Alys was silent then, but Stephen’s words gradually lost their meaning for her, and all she knew was a great tenderness for the little child.

Quickly, she rose and, skirting the fire, went to the small girl. Bending over her, she placed a hand on the pale forehead. It was feverishly hot. The little girl lowered her hands and gazed up at Alys with great dark eyes.

‘Take me home, Madame,’ she whimpered, the tears running down her cheeks. ‘I want to go back to Maman and the chickens.’

Alys was close to tears herself at the words, but putting her arms about the crying child, she picked her up and rocked her gently, trying to soothe her.

Stephen’s light eyes seemed to focus on Alys for an instant and, in the midst of his exhortations, he said thickly, ‘They who would serve God must be prepared to suffer.

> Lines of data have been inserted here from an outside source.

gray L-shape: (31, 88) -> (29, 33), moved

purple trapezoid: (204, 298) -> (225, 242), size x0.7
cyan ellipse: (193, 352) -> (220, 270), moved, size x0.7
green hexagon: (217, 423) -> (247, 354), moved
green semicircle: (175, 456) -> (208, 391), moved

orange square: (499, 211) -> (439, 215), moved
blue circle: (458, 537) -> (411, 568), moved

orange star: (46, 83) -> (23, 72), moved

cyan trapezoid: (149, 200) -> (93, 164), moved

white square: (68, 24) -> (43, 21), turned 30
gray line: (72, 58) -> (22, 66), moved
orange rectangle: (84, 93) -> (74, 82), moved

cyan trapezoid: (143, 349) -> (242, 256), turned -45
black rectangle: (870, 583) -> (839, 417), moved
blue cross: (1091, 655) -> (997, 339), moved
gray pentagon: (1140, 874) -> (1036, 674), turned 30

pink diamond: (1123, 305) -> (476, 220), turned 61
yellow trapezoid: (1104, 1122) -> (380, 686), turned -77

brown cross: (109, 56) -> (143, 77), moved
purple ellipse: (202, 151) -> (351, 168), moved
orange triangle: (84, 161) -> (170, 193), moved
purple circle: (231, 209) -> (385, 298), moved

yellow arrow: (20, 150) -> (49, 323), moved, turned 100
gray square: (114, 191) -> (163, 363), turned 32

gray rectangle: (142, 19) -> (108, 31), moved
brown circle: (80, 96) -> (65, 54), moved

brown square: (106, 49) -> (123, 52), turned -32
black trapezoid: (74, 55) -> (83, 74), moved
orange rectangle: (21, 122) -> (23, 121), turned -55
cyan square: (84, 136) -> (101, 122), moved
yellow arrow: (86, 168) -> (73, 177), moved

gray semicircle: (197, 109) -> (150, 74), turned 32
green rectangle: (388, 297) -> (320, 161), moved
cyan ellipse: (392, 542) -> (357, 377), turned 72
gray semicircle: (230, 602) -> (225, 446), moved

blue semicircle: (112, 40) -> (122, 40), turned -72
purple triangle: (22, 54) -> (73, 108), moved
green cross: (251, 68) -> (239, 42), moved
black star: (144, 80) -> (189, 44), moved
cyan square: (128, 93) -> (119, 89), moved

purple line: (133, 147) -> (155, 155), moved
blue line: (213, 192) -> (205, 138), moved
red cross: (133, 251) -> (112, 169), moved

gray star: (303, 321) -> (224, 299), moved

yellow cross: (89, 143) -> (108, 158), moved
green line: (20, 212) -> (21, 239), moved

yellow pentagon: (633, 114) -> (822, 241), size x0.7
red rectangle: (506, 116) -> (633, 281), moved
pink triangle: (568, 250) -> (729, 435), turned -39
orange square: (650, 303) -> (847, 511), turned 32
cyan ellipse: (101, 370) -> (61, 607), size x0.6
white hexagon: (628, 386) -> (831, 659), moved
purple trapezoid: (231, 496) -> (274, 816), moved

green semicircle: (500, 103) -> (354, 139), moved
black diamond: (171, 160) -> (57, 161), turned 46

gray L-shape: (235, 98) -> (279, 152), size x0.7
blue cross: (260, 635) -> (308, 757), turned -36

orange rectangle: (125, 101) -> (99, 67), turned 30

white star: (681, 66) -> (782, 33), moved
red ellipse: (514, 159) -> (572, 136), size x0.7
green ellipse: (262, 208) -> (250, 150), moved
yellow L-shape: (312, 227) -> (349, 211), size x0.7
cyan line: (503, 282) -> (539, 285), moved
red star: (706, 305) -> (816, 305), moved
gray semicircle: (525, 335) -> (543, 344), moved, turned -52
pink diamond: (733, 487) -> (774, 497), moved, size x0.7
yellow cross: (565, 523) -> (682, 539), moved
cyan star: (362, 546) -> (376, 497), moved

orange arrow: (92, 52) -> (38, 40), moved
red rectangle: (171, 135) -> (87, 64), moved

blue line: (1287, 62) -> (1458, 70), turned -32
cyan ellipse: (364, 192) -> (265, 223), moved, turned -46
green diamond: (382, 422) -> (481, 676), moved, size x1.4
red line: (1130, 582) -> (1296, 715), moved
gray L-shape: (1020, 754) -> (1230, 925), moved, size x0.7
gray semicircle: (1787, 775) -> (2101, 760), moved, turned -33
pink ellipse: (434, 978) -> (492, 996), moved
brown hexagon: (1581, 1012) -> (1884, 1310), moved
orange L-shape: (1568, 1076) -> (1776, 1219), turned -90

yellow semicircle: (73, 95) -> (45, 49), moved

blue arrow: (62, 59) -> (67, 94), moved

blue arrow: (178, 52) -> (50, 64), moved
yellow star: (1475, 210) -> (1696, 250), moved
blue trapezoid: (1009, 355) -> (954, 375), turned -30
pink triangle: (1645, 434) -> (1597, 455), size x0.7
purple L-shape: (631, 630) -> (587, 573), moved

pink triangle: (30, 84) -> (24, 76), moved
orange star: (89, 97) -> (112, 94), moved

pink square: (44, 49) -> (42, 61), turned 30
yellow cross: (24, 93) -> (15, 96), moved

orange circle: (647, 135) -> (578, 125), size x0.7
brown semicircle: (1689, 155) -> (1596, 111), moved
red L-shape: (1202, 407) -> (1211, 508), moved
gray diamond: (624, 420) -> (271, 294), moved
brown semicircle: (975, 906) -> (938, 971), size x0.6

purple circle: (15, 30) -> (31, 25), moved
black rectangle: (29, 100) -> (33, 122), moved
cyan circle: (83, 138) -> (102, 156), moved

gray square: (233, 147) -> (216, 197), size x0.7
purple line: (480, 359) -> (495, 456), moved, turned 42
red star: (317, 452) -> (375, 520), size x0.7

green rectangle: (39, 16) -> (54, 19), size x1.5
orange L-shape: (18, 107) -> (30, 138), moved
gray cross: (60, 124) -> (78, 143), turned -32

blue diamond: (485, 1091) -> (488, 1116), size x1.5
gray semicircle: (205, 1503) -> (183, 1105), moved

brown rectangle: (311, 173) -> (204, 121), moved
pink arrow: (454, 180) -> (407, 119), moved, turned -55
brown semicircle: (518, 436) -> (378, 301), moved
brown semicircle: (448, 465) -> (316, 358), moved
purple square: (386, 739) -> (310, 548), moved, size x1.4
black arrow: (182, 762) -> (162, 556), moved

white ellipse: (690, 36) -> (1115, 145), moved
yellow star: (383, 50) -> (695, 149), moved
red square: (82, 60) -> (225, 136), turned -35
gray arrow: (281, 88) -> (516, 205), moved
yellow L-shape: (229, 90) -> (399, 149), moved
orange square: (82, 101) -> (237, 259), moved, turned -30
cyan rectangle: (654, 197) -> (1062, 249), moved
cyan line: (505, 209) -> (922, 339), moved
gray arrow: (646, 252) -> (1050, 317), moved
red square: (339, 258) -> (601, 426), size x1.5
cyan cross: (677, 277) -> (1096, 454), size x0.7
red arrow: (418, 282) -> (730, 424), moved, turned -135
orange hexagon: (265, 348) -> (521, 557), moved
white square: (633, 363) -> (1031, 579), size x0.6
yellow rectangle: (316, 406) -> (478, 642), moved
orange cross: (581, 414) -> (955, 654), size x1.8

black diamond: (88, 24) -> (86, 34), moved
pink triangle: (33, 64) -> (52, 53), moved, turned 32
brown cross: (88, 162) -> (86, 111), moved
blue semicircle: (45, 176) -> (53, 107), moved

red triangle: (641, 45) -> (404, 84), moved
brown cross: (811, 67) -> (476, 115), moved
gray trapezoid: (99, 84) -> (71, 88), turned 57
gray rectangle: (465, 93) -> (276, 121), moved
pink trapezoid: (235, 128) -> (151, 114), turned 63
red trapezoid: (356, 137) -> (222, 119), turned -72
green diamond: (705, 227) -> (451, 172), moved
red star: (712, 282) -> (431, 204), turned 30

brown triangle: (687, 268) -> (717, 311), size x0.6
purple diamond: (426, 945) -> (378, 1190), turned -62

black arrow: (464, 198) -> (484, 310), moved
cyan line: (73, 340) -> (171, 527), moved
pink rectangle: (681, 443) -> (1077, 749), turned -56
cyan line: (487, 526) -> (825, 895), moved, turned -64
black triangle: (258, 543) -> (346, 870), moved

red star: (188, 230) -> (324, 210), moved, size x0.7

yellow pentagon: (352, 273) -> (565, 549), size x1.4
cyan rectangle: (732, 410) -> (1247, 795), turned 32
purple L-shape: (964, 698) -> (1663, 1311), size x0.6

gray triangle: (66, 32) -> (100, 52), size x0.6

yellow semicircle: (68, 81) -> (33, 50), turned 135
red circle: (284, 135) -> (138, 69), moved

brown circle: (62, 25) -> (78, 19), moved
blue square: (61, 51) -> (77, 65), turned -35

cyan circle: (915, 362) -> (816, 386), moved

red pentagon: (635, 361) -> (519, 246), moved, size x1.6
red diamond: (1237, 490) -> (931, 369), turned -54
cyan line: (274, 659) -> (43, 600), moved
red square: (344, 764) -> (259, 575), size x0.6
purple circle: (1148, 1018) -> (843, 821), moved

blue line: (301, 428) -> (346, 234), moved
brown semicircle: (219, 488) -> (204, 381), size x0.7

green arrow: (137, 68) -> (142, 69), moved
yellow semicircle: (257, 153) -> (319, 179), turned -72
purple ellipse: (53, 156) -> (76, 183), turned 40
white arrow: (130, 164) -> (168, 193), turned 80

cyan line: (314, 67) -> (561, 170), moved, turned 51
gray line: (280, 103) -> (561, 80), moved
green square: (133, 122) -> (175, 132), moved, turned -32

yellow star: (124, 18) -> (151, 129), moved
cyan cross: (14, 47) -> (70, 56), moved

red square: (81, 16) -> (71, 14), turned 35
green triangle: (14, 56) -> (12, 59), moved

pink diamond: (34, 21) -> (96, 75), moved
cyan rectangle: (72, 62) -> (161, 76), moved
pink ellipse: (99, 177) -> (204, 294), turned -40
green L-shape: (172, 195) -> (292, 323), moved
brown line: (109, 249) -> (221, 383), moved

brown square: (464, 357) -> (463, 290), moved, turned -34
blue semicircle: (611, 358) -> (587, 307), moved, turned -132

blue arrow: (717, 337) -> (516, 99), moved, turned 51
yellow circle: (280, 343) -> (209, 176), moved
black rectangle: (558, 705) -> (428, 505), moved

Let him who complains of such suffering return to the unrighteous comforts, the slothful pleasures of his home. There is no place here for those who weep at the task they have undertaken.’

For a moment Alys stood aghast, staring at the boy prophet. Then her anger with him burst forth, before she could control her words.

‘Shepherd,’ she heard herself saying, amazed at the contempt in her voice, ‘the Master whom you profess to follow counselled greater kindness to his little ones than you do, in your arrogant pride. This child is sick, and all because she followed you, poor witless mite! If your heart is so miserable that it can contain no pity for such a one, then I for my part want no more of your Crusade!’

The children clustering round the fire gasped at these words, and one of the noble youths who rode beside the wagon and was now holding up a red banner bearing the symbol of the Oriflamme, stepped forward, his hand raised to strike Alys for her forwardness.

But suddenly there was a scuffling sound from the shadows beyond the fire, as Geoffrey sprang between his sister and the angry youth, his hand already on the pommel of his dagger.

‘Stand off, clown!’ he shouted. ‘Wave your flag against blackamoors, not against young women of good birth! I warrant you, if you come a pace nearer I’ll save you the trouble of walking to the Holy Land, that I swear!’

This was too much for the young nobleman. With a cry of fury, he flung down the banner and sprang back a yard as he tugged at the short sword in his belt. Then, teeth bared white in the fireglow, he stood on guard, the blade of his sword pointing at Geoffrey’s throat, glinting wickedly in the starlight.

‘Come on then, scullion,’ he said. ‘Make good your boast. No one has ever threatened Jean de Parchet and gone scot free! Come on, I say!’